114 So. 2d 311 | Fla. Dist. Ct. App. | 1959
Thomas C. FRELL, Appellant,
v.
DUMONT-FLORIDA, INC., a Florida corporation, Appellee.
District Court of Appeal of Florida. Third District.
*312 Allison & Robinson, Miami, for appellant.
Padgett, Teasley & Niles, Miami, for appellee.
PEARSON, Judge.
The appellant was defendant in an action on a written guaranty. He appeals from a final judgment for the plaintiff which was based upon a jury verdict. The letter of guaranty contained the following:
"You have been requested to open a line of credit not to exceed Ten Thousand Dollars ($10,000.00), in favor of: Best Appliance Sales & Service Ltd.
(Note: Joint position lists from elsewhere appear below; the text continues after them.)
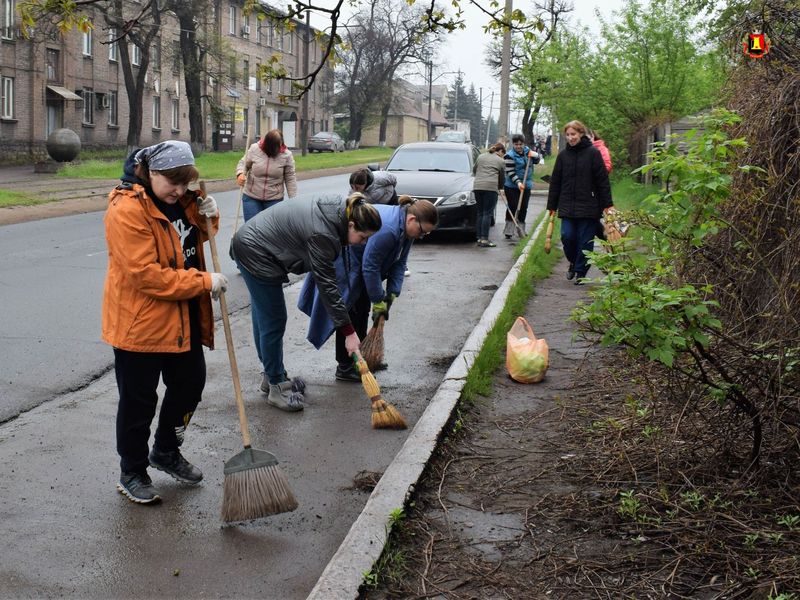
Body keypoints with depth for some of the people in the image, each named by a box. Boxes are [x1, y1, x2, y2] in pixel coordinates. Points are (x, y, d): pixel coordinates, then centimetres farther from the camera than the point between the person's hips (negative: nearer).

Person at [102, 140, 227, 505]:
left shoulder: (178, 199, 4)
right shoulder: (127, 210, -23)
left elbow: (196, 238, 20)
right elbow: (146, 274, -27)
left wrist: (207, 216, -3)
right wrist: (204, 282, -24)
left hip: (183, 318, 8)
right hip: (139, 321, -8)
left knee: (191, 383, 18)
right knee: (139, 401, 5)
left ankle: (166, 452, 40)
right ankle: (132, 473, 23)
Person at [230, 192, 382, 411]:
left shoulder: (338, 209, -4)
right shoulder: (322, 235, -29)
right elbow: (327, 286, -26)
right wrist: (349, 333, -22)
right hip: (256, 254, -10)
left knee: (264, 317, 18)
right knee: (273, 322, -3)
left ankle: (271, 376, 31)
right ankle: (277, 387, 8)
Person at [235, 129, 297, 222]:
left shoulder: (286, 155, -8)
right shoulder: (254, 149, -8)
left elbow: (290, 179, -3)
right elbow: (243, 163, 6)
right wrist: (240, 173, -16)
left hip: (274, 200, 0)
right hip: (251, 198, 1)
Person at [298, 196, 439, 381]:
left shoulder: (406, 227, -4)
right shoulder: (387, 229, -34)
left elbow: (399, 263, 1)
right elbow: (370, 267, -29)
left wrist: (392, 294, -7)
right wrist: (378, 301, -21)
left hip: (356, 264, 10)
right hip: (342, 263, -10)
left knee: (362, 310, 13)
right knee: (350, 313, -8)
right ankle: (345, 367, -2)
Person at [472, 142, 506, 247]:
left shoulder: (481, 157, 19)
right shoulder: (501, 161, 8)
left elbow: (474, 170, 29)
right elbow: (502, 178, 16)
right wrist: (500, 187, 34)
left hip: (477, 186, 4)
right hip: (491, 187, -4)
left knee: (480, 213, 11)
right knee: (488, 213, -5)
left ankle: (479, 238, 10)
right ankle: (484, 239, -9)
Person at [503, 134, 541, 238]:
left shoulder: (527, 151, 8)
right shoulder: (510, 155, -12)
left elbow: (536, 161, 20)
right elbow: (510, 172, -17)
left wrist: (535, 155, -4)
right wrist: (518, 183, -30)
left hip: (526, 186, 6)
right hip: (512, 187, -6)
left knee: (523, 208, 10)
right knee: (512, 207, -7)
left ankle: (521, 230, 20)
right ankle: (508, 231, -3)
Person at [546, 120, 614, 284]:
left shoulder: (593, 153, -3)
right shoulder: (563, 155, 8)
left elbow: (603, 180, -2)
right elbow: (555, 182, 12)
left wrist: (607, 204, -5)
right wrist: (552, 206, 11)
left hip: (588, 207, -3)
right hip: (567, 207, 3)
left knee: (585, 241, 1)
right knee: (567, 237, -4)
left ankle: (580, 272, 12)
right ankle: (573, 262, 23)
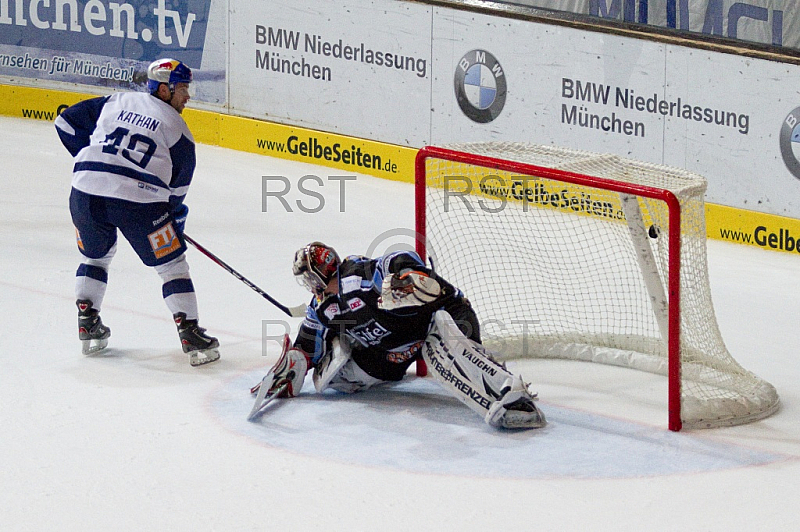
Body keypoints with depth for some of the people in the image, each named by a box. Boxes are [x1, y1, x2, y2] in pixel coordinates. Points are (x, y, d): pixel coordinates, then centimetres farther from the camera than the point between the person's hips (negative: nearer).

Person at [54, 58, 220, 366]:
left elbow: (67, 123, 20)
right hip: (139, 199, -4)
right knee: (171, 264, 10)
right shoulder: (175, 125, 9)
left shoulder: (115, 102, 18)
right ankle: (190, 335, 4)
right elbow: (179, 182, 11)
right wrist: (175, 213, 28)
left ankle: (88, 327, 25)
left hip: (86, 191, 4)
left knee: (95, 256, 29)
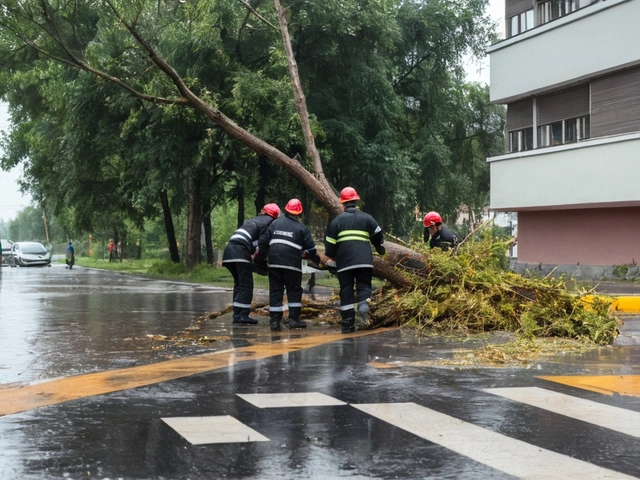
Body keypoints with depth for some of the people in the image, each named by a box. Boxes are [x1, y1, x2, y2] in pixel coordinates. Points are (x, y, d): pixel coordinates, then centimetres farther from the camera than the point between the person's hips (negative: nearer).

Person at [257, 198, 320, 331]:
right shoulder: (301, 228, 3)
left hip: (274, 263, 3)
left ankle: (275, 320, 2)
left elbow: (264, 242, 12)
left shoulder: (275, 224, 13)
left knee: (275, 291, 6)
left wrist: (260, 258, 23)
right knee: (294, 291, 8)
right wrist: (317, 259, 22)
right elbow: (311, 248, 4)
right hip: (292, 264, -3)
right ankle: (294, 318, 4)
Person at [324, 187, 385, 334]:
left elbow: (330, 243, 7)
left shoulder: (337, 221, 7)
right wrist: (381, 250, 34)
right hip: (364, 261, 0)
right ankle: (363, 303, -24)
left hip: (344, 262, 0)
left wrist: (330, 255, 27)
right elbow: (378, 236, 14)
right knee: (364, 285, 10)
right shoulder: (366, 218, 10)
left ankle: (348, 323, 1)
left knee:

"You have indicated that you are unwilling to extend this line of credit to this dealer without other, and further, security of payment thereof.
"In consideration of this agreement to extend this dealer a line of credit in question, the undersigned, hereby undertakes to, and does guarantee payment of, any, and all, credit granted by you not to exceed Ten Thousand Dollars ($10,000.00), * * *."
The appellant contends first that the guaranty was, by its terms, limited to $10,000 and after that total amount had been purchased the guaranty did not cover new purchases even though the indebtedness was not as much as $10,000. This argument overlooks the ordinary meaning of "a line of credit", which is a limit of credit to cover a series of transactions. Pittinger v. Southwestern Paper Co., Tex. Civ.App. 1941, 151 S.W.2d 922.
It is further argued that the guaranty was rendered ineffective as to purchases from the plaintiff after the date that the principal-debtor changed its name and one of the partners withdrew. The trial judge *313 correctly found that the appellant as guarantor was estopped to claim this defense because the guarantor 1) participated in the change of name, 2) participated in the profits (if any) of the original debtor after the change, which business both before and after the name change was dependent upon the purchases made under the continuing guaranty, and 3) the guarantor at no time disclaimed responsibility under the guaranty until suit. See Wilson & Toomer Fertilizer Co. v. American Cyanamid Co., 5 Cir., 1929, 33 F.2d 812.
The appellant also assigns and argues certain other alleged errors. They have been considered and are found not well taken. The judgment of the trial court is therefore affirmed.
Affirmed.
HORTON, C.J., and MILLEDGE, STANLEY, Associate Judge, concur.